Search code examples
character-encodingphp-8.1php-8.2

mb_convert_encoding work incorrecly with japanese character


On Php8, mb_detect_encoding working incorrect. For example, i have code as bellow

$str = "苫小牧"; // assume that $str's encode is SJIS
// detect encoding of $str
$encode = mb_detect_encoding($str);
// convert 苫小牧 to EUC-JP 
$euc_str = mb_convert_encoding( $str, "EUC-JP",$encode);

In this case, mb_convert_encoding return garbled characters. The reason is mb_detect_encoding detect encoding incorrect. So, anybody can show solution for this case? I think it need to create other function to detect encode instead of mb_detect_encoding.


Solution

  • As the manual page for mb_detect_encoding says:

    Automatic detection of the intended character encoding can never be entirely reliable; without some additional information, it is similar to decoding an encrypted string without the key. It is always preferable to use an indication of character encoding stored or transmitted with the data, such as a "Content-Type" HTTP header.

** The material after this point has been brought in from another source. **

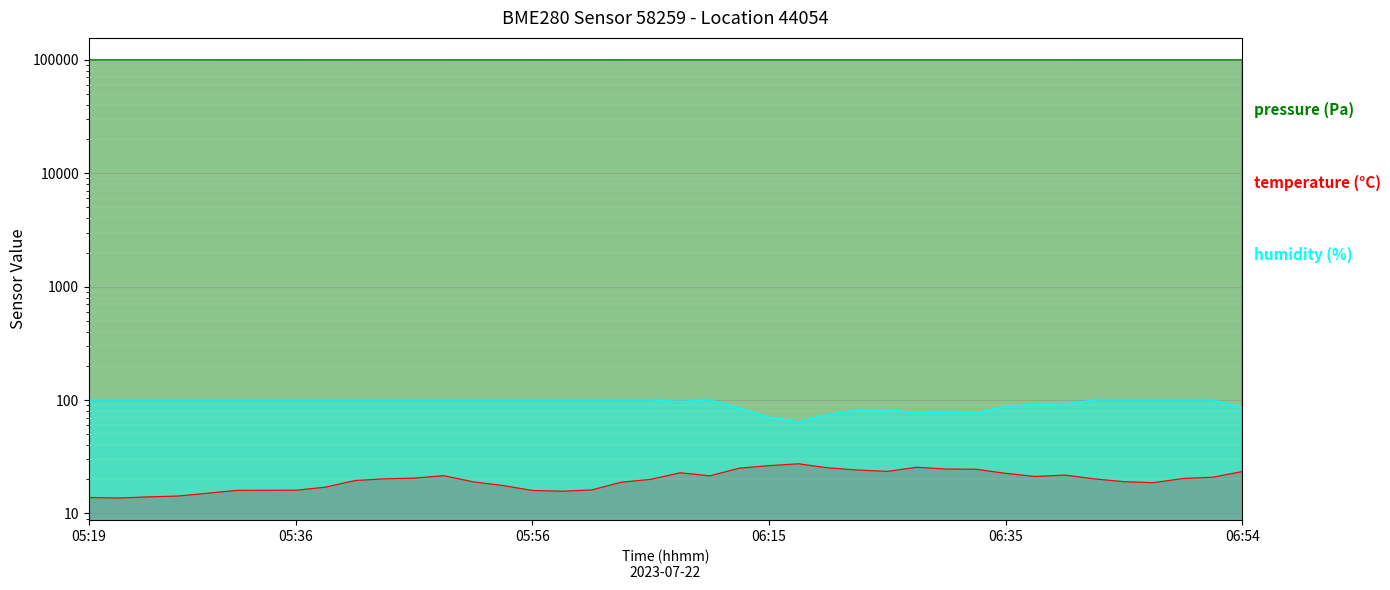

How many lines are shown in the chart?

3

    Part of the way the function combats this is to require you to provide a list of candidate encodings. If none is provided directly to the function, they are taken from a global configuration state (see mb_detect_order).

    For instance, taking the string you've provided, and using $encode = mb_detect_encoding($sjis_str, 'EUC-JP,UTF-8,SJIS'); returns 'SJIS', and the conversion appears to proceed correctly, as demonstrated here: https://3v4l.org/KKf2h

    The shorter the input, and the more candidates encodings you list, the more likely it is that mb_detect_encoding will guess wrong - the string may be equally valid in multiple encodings.

    It's also worth noting that if the string is not valid in any of the encodings you list, mb_detect_encoding will return false, so if you are using it to process unknown strings, you should check if ( $encode === false ) and add some appropriate error handling.